- _Actions to take_
(A) Answer these questions using the forum reply on measuring temperature electrically:
(i) What property of a thermistor changes with temperature?
(ii) Which two metals are given as example conductors for a thermocouple?
(iii) About what voltage might a silicon diode show at room temperature when about 1 mA is forced through it?
(B) In the forum reply on measuring temperature electrically, rewrite the paragraph beginning "Thermocouples are made up of two different conductors" as a short bulleted list that keeps its main facts.
(C) Translate this sentence from the forum reply on measuring temperature electrically into Spanish: "For example, thermistors change their resistance with temperature."

- _Document passage_
Re: invention help

Your invention to prevent problems from candles sounds very interesting.



In answer to your question, there are several ways you can have an 

electrical measurement for temperatures.



For example, thermistors change their resistance with temperature.



Thermocouples are made up of two different conductors, for example two different
 metals like iron and copper.  The two different conductors are connected at
 two junctions. You could detect the temperature change from the candle by 
putting one junction where you want to measure the temperature, and the other
 further away  where it won't get much of the heat from the candle. The 
voltage between the two junctions can be used to measure temperature.



However, a more interesting way may be to use a diode.  Diode are one way 
valves for electricity - current will flow if either a battery or a current 
source is hooked up one way, but not the other way.



If you hook up a diode in the "forward bias" direction (the direction in which 
electricity will flow), and force a current through it, then measure the 
voltage between the two sides of the diode - this voltage will be directly 
related to the temperature.  



For example, with a silicon diode, if you force about 1 mA (1 milliampere), 
you might measure a voltage of about 650 mV (650 millivolts) at room 
temperature. Room temperature is about 298 degrees Kelvin (the Kelvin scale 
stars with zero degrees Kelvin being "Absolute Zero" - the lowest possible 
temperature, a temperature at which all motion of atoms and so forth stops).

- _Stored data_
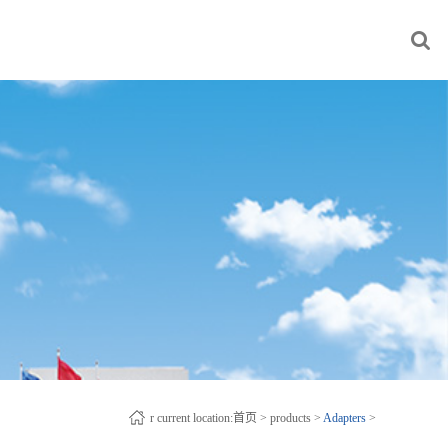
r current location:
首页
>
products
>
Adapters
>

- _Results by task_
(A)
(i) Its resistance.
(ii) Iron and copper.
(iii) About 650 mV (650 millivolts).

(B)
- A thermocouple is made of two different conductors, such as two different metals like iron and copper.
- The conductors are connected at two junctions.
- One junction goes where the temperature is to be measured, and the other goes farther away, where the candle's heat won't reach it much.
- The voltage between the two junctions can be used to measure temperature.

(C) Por ejemplo, los termistores cambian su resistencia con la temperatura.